There had been years of tortuous discussion, manipulated by Mugabe, blamed on the MDC spoilers and yet another unacceptable election.

There was no sight of the Khampepe report when the 2005 elections rolled by and since the elections were relatively peaceful, it did not matter perhaps that the many other conclusions about the 2002 elections — manipulation of the voters roll and unfair polling systems among others — were no longer a matter for concern.

How could they be when the official South African position was that none of this had happened in 2002!

In the end, the violence in 2007 resulted in an amazing result in 2008; Tsvangirai beat Mugabe, and the MDC-T beat Zanu PF.

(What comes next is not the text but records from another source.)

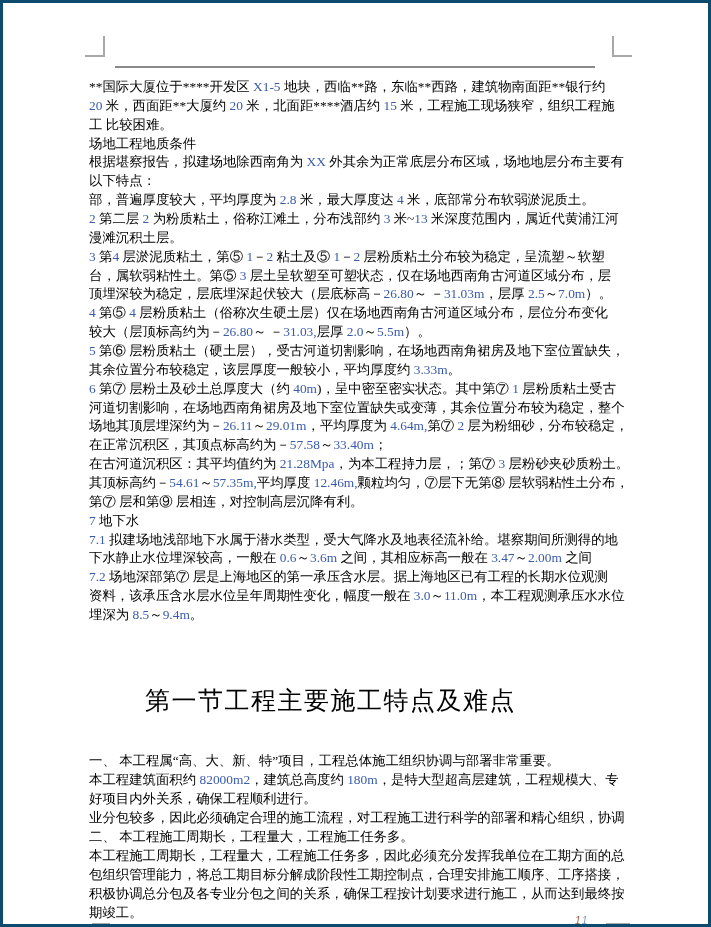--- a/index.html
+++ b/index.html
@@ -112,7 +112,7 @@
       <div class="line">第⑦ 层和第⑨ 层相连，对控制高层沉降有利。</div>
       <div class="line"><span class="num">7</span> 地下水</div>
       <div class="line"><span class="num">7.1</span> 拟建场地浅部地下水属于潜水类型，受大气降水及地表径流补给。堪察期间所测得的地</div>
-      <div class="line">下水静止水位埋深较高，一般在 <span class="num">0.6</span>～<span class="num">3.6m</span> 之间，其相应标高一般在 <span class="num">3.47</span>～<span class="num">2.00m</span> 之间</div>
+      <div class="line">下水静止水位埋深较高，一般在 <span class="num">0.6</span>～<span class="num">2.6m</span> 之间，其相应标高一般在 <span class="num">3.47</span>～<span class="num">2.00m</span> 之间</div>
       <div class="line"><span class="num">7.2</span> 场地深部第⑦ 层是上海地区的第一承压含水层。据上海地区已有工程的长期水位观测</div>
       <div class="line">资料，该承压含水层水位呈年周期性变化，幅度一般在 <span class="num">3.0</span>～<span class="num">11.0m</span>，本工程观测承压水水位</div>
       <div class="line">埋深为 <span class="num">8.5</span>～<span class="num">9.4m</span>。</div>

However, rather than forcing Zanu PF to bite the bullet and hand over power, Mbeki and the South African government allowed the violence of the June 2008 run off to occur. But, this time, they did not accept the result and Mbeki finally got his government of national unity.

What might have happened had the report been issued in 2002? Rather than deal with the immense embarrassment of two contradictory positions from South Africa, Mbeki and the South African government chose the path of least embarrassment and condemned Zimbabwe to 12 years of economic disaster, mass migration and even more violence, death, and displacement.

This is deeply shameful and that it took 12 years of legal battles to force the release of the Khampepe report demonstrates that the loss of South Africa’s moral authority is not a recent phenomenon and the fault of the Zuma administration.

It came much earlier with the sacrificing of moral principle for political expediency all the way back in 2002 and the cancer has just grown.

For the democratic forces in Zimbabwe, we now know this as fact and must see the hegemonic power of South Africa as arrogant, self-serving, and dangerous. And then try and tell us that suppressing this report was in our best interests.